What is being asked
Lines from the one containing "employees and neighbours, but" through the end of the data below are to be transcribed exactly; leave out all others.

Task material
•••
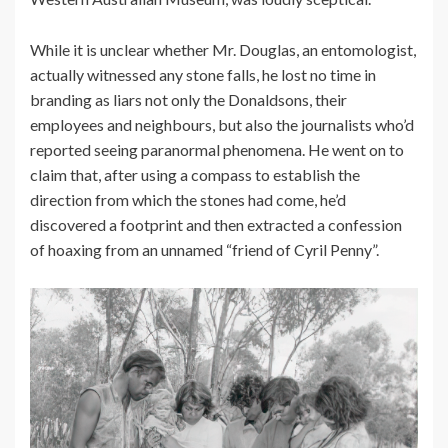
While it is unclear whether Mr. Douglas, an entomologist,
actually witnessed any stone falls, he lost no time in
branding as liars not only the Donaldsons, their
employees and neighbours, but also the journalists who’d
reported seeing paranormal phenomena. He went on to
claim that, after using a compass to establish the
direction from which the stones had come, he’d
discovered a footprint and then extracted a confession
of hoaxing from an unnamed “friend of Cyril Penny”.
•••
Response below
employees and neighbours, but also the journalists who’d
reported seeing paranormal phenomena. He went on to
claim that, after using a compass to establish the
direction from which the stones had come, he’d
discovered a footprint and then extracted a confession
of hoaxing from an unnamed “friend of Cyril Penny”.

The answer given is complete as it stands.